Но короче, мы ехали около часа. За это время вполне можно было добраться до Уинстона, Гринсборо или Данвилла, и когда мы наконец прибыли, никто в машине уже не разговаривал, а Билли, судя по храпу, так и вообще заснул. Я-то, конечно, нет. Я смотрел. Поскольку «искры» я вижу не глазами, а чем-то еще — как если бы мои собственные «искры» сами чувствовали «искры» других, то, хоть повязка и мешала мне видеть дорогу, я даже с ней прекрасно видел всех, кто сидит в машине. Я знал, где они и что чувствуют. Надо сказать, что я всегда умел угадывать про людей — даже когда у них ни «искр» и ничего такого, но тут я в первый раз оказался рядом с «искристыми». В общем, я сидел и просто наблюдал, как мама и отец «взаимодействуют», даже когда они не касаются друг друга и не разговаривают — маленькие всполохи злости, страха или… Я искал проявления любви, но так ничего и не увидел, а я знаю, как должно выглядеть это чувство, потому что оно мне знакомо. Они были как две армии, расположившиеся на холмах друг напротив друга и ждущие конца перемирия. Настороженные. Пытающиеся незаметно выяснить, что же предпримет противник.

И чем больше я понимал, что думает и чувствует моя родня, тем легче мне было понять, что из себя представляет Билли. Когда научишься читать большие буквы, с маленькими тоже все становится ясно, и мне, помню, пришло в голову, что я, наверно, смогу научиться понимать даже тех людей, у которых нет никаких «искр». Такая вот появилась у меня мысль, и со временем я понял, что это в общем-то правда. У меня теперь практики побольше, поэтому «искристых» я могу читать издалека, и обычных тоже могу — немного — даже сквозь стены и окна. Но все это я понял позже. И про то, кстати, что вы наблюдаете за мной с помощью зеркал. Я и ваши провода от микрофонов вижу в стенах.

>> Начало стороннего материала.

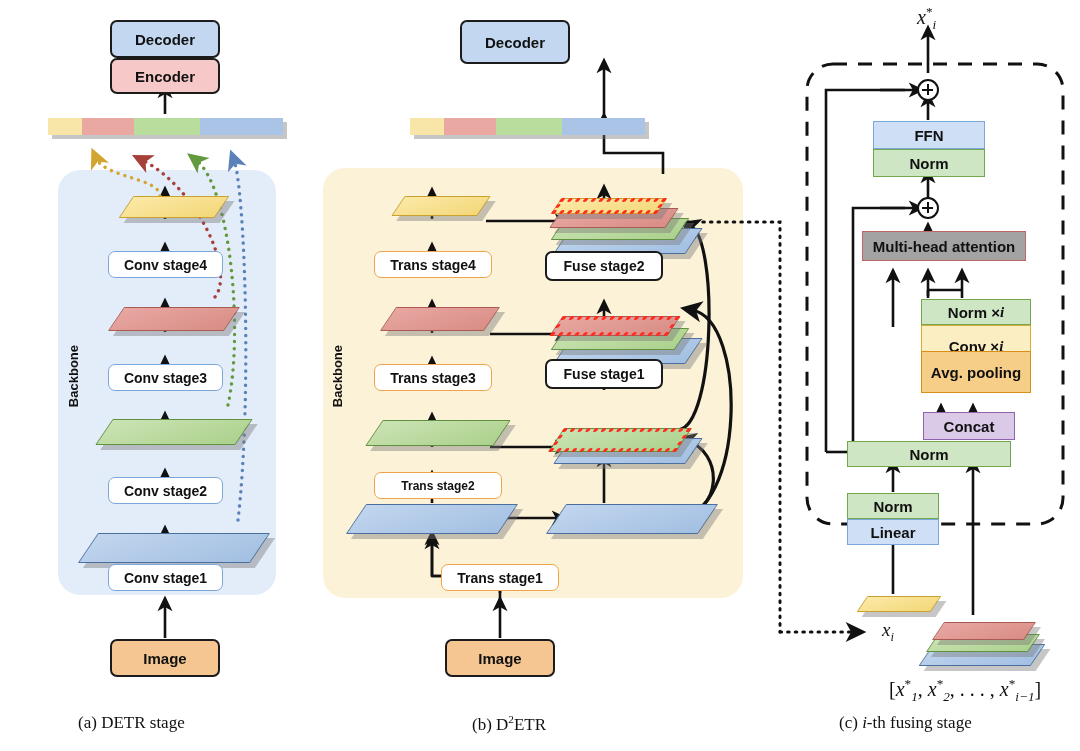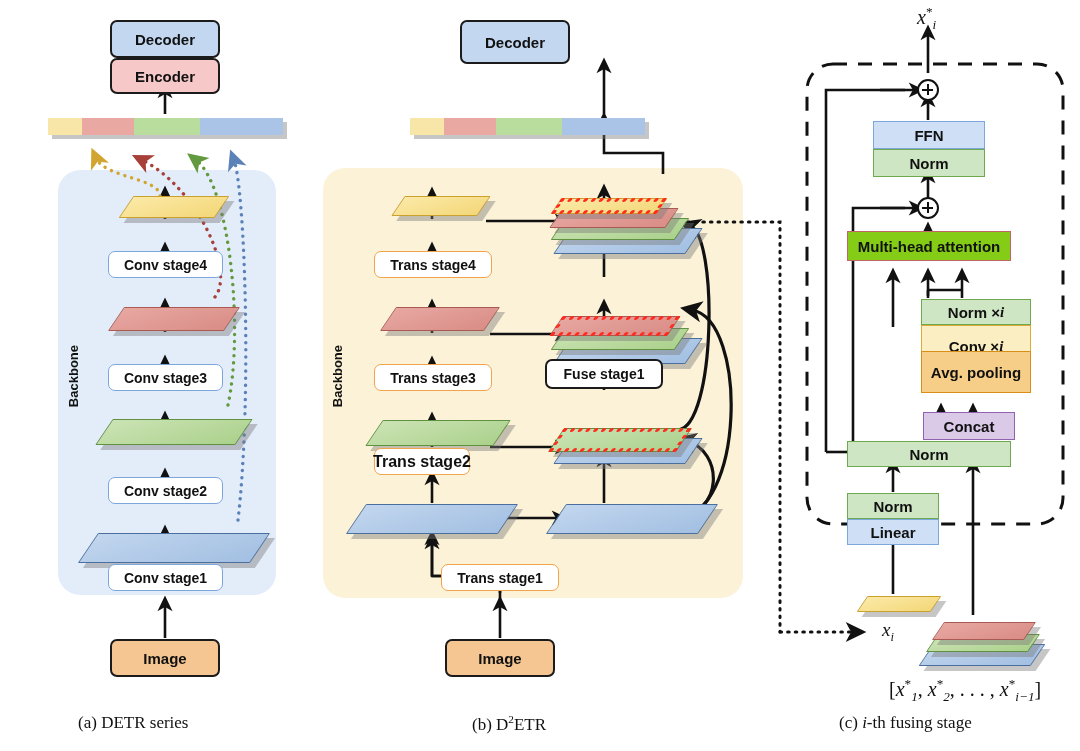"Multi-head attention" .b-red { background: #84cc16 -> #a3a3a3; margin-left: none -> 15px }
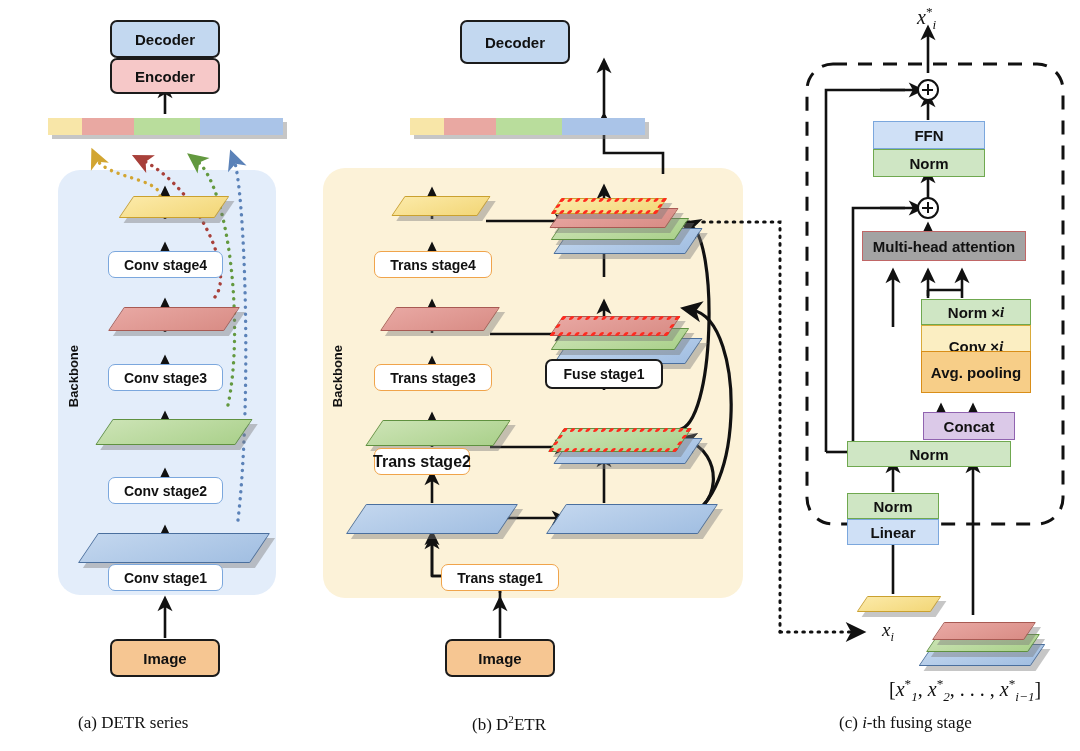"Fuse stage2" div.box { html: none -> <div> <span>Fuse stage2</span> </div> }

Короче, именно тогда, в машине, я впервые начал видеть с закрытыми глазами по-настоящему — форму биоэлектрической системы, цвет, как она переплетена, скорость, ритм, течение и все такое. Я уж не знаю, верные ли слова использую, потому что на эту тему не так много написано. Может, у того шведского профессора есть какие-нибудь научные названия, а я могу только описать, как все это чувствую. За тот час, что мы ехали, я здорово наловчился и мог точно сказать, что Билли жутко боится, но не только меня, а больше маму с отцом. На меня он злился, завидовал. Боялся, конечно, тоже, но в основном злился. Я сначала подумал, он заводится от того, что я появился вдруг неизвестно откуда, да еще и более «искристый». Но потом до меня дошло, что ему, скорее всего, этого даже не разглядеть — для него это все «пыль», и у него просто не хватит способности отличить одного человека от другого. Тут вроде как чем больше от тебя света, тем лучше ты видишь чужой свет. Так что хоть они и завязали мне глаза, но видел я все равно лучше всех остальных в машине.